Would you retype every record below exactly as written?
#### Given data ####
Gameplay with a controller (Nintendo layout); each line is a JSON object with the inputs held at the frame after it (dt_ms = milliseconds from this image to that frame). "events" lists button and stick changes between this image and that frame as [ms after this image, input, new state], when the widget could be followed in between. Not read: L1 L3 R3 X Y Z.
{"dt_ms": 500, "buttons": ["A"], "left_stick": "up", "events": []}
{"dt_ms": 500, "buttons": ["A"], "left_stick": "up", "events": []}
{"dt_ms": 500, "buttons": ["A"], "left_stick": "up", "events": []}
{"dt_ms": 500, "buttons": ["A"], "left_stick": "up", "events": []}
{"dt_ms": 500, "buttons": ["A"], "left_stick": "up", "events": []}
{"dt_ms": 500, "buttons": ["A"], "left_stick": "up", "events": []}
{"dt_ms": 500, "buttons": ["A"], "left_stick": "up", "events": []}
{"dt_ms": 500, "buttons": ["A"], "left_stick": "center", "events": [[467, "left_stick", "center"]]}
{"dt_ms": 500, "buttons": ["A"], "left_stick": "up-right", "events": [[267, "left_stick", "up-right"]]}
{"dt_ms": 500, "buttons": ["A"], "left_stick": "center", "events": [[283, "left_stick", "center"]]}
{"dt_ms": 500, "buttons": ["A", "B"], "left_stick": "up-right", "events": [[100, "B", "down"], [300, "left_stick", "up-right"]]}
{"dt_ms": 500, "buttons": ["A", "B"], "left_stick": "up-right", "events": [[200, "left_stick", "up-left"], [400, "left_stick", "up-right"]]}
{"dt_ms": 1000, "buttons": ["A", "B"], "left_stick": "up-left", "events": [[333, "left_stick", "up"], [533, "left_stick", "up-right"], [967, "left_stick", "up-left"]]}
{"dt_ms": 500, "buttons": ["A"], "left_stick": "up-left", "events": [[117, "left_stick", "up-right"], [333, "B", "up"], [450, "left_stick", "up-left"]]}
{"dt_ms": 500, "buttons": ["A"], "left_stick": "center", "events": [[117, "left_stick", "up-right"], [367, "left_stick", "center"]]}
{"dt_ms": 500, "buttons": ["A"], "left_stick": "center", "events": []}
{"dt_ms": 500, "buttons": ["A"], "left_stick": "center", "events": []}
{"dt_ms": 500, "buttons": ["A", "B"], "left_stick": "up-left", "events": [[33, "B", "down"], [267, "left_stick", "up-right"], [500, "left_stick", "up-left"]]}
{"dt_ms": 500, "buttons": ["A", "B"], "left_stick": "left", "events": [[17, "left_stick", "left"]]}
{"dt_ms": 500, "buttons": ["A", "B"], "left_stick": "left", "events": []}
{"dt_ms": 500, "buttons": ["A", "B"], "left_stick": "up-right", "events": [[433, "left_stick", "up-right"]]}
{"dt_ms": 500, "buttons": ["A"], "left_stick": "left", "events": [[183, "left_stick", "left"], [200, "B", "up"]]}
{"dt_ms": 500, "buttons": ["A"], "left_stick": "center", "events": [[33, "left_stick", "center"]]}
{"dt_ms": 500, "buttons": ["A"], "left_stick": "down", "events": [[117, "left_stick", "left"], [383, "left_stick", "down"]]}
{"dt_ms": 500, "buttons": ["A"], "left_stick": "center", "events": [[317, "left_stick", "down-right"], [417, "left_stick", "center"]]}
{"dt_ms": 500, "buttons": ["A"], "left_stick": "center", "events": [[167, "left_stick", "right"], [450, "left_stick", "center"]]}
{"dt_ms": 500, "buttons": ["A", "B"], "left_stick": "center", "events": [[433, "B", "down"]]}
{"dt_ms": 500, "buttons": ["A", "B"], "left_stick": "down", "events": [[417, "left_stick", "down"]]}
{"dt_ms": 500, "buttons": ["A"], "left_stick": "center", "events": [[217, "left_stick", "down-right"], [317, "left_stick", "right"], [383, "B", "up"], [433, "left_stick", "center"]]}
####
**Expected answer:**
Gameplay with a controller (Nintendo layout); each line is a JSON object with the inputs held at the frame after it (dt_ms = milliseconds from this image to that frame). "events" lists button and stick changes between this image and that frame as [ms after this image, input, new state], when the widget could be followed in between. Not read: L1 L3 R3 X Y Z.
{"dt_ms": 500, "buttons": ["A"], "left_stick": "up", "events": []}
{"dt_ms": 500, "buttons": ["A"], "left_stick": "up", "events": []}
{"dt_ms": 500, "buttons": ["A"], "left_stick": "up", "events": []}
{"dt_ms": 500, "buttons": ["A"], "left_stick": "up", "events": []}
{"dt_ms": 500, "buttons": ["A"], "left_stick": "up", "events": []}
{"dt_ms": 500, "buttons": ["A"], "left_stick": "up", "events": []}
{"dt_ms": 500, "buttons": ["A"], "left_stick": "up", "events": []}
{"dt_ms": 500, "buttons": ["A"], "left_stick": "center", "events": [[467, "left_stick", "center"]]}
{"dt_ms": 500, "buttons": ["A"], "left_stick": "up-right", "events": [[267, "left_stick", "up-right"]]}
{"dt_ms": 500, "buttons": ["A"], "left_stick": "center", "events": [[283, "left_stick", "center"]]}
{"dt_ms": 500, "buttons": ["A", "B"], "left_stick": "up-right", "events": [[100, "B", "down"], [300, "left_stick", "up-right"]]}
{"dt_ms": 500, "buttons": ["A", "B"], "left_stick": "up-right", "events": [[200, "left_stick", "up-left"], [400, "left_stick", "up-right"]]}
{"dt_ms": 1000, "buttons": ["A", "B"], "left_stick": "up-left", "events": [[333, "left_stick", "up"], [533, "left_stick", "up-right"], [967, "left_stick", "up-left"]]}
{"dt_ms": 500, "buttons": ["A"], "left_stick": "up-left", "events": [[117, "left_stick", "up-right"], [333, "B", "up"], [450, "left_stick", "up-left"]]}
{"dt_ms": 500, "buttons": ["A"], "left_stick": "center", "events": [[117, "left_stick", "up-right"], [367, "left_stick", "center"]]}
{"dt_ms": 500, "buttons": ["A"], "left_stick": "center", "events": []}
{"dt_ms": 500, "buttons": ["A"], "left_stick": "center", "events": []}
{"dt_ms": 500, "buttons": ["A", "B"], "left_stick": "up-left", "events": [[33, "B", "down"], [267, "left_stick", "up-right"], [500, "left_stick", "up-left"]]}
{"dt_ms": 500, "buttons": ["A", "B"], "left_stick": "left", "events": [[17, "left_stick", "left"]]}
{"dt_ms": 500, "buttons": ["A", "B"], "left_stick": "left", "events": []}
{"dt_ms": 500, "buttons": ["A", "B"], "left_stick": "up-right", "events": [[433, "left_stick", "up-right"]]}
{"dt_ms": 500, "buttons": ["A"], "left_stick": "left", "events": [[183, "left_stick", "left"], [200, "B", "up"]]}
{"dt_ms": 500, "buttons": ["A"], "left_stick": "center", "events": [[33, "left_stick", "center"]]}
{"dt_ms": 500, "buttons": ["A"], "left_stick": "down", "events": [[117, "left_stick", "left"], [383, "left_stick", "down"]]}
{"dt_ms": 500, "buttons": ["A"], "left_stick": "center", "events": [[317, "left_stick", "down-right"], [417, "left_stick", "center"]]}
{"dt_ms": 500, "buttons": ["A"], "left_stick": "center", "events": [[167, "left_stick", "right"], [450, "left_stick", "center"]]}
{"dt_ms": 500, "buttons": ["A", "B"], "left_stick": "center", "events": [[433, "B", "down"]]}
{"dt_ms": 500, "buttons": ["A", "B"], "left_stick": "down", "events": [[417, "left_stick", "down"]]}
{"dt_ms": 500, "buttons": ["A"], "left_stick": "center", "events": [[217, "left_stick", "down-right"], [317, "left_stick", "right"], [383, "B", "up"], [433, "left_stick", "center"]]}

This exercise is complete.